Passei momentos bons e ruins no Figueirense. Quando assumiu o Wilfredo (Brillinger, ex-presidente), tive dificuldades. Eles me colocavam para treinar separado, e mesmo muito novo, com 18 anos, me deixavam sem salário. Acabei passando dificuldades. Continuei trabalhando nas condições que me proporcionavam. Não reclamava de nada, só pedia para me arrumarem clube. Eu e meu empresário é que sempre acabávamos arrumando. São estas coisas que aconteceram... Daí, quando fui bem no Linense, me reconheceram. Queriam que eu ficasse, mas bati o pé para ir para Ponte Preta. Não queria ficar porque não tinham reconhecido o que eu tinha feito até aquele momento, depois queriam que eu ficasse.
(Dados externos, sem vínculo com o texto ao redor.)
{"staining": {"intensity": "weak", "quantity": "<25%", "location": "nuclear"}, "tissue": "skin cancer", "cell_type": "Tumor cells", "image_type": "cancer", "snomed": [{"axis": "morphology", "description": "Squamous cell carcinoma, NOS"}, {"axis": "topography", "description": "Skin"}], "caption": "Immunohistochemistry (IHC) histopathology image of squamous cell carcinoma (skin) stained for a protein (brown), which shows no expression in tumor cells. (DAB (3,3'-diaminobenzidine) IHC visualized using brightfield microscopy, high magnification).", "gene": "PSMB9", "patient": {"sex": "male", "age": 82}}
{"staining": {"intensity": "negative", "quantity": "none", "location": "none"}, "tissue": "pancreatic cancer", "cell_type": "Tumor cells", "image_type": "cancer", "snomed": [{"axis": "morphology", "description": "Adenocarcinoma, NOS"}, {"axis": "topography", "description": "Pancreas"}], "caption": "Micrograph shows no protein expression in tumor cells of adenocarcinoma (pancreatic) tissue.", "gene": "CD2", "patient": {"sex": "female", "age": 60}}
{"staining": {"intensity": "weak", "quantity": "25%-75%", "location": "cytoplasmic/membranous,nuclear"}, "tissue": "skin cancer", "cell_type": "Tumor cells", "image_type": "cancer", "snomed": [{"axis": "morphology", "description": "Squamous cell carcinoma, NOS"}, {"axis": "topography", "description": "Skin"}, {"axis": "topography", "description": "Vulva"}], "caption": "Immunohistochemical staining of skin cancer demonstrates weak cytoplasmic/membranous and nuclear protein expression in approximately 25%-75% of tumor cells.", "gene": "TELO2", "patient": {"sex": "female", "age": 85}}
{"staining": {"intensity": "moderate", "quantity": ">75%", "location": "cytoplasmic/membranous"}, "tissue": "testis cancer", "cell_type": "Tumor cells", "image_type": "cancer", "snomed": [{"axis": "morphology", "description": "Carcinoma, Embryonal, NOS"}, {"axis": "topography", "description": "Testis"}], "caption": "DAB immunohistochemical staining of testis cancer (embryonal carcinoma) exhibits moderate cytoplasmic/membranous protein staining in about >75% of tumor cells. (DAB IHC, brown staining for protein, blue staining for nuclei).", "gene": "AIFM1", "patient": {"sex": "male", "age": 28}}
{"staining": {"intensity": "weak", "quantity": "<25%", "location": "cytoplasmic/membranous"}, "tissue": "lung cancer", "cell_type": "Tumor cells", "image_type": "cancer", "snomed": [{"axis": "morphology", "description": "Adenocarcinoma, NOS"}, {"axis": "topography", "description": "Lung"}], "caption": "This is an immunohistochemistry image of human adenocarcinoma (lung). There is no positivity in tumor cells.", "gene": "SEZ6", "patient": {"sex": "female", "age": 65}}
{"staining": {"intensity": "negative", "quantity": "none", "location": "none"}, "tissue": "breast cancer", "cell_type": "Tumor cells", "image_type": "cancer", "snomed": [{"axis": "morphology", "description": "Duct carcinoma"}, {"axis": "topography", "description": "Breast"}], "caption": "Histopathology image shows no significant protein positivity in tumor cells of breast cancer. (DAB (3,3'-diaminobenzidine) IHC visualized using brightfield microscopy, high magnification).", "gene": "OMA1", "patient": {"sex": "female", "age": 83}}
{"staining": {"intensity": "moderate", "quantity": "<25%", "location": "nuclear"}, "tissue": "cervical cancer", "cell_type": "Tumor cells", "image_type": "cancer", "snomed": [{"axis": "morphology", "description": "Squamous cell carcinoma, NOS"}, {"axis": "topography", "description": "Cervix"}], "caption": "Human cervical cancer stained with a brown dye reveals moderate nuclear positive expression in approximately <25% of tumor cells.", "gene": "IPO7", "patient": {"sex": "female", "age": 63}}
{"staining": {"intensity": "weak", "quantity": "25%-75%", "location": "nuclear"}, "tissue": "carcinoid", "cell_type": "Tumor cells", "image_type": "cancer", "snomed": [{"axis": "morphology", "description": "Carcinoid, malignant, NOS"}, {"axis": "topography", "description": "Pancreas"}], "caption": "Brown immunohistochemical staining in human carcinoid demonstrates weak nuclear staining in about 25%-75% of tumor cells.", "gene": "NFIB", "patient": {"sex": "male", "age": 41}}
O clima lá não estava bom entre nós e era melhor eu sair. Saí pela porta de trás, como se diz, muitos me viram como um cara que não olhava para o prato que comeu. E pelo contrário. Eu tenho um respeito imenso pelo Figueirense. Não fosse ele, não estaria aqui hoje. Um carinho imenso pela instituição, pela torcida, mas como eu falei, não posso admirar as pessoas, só a instituição.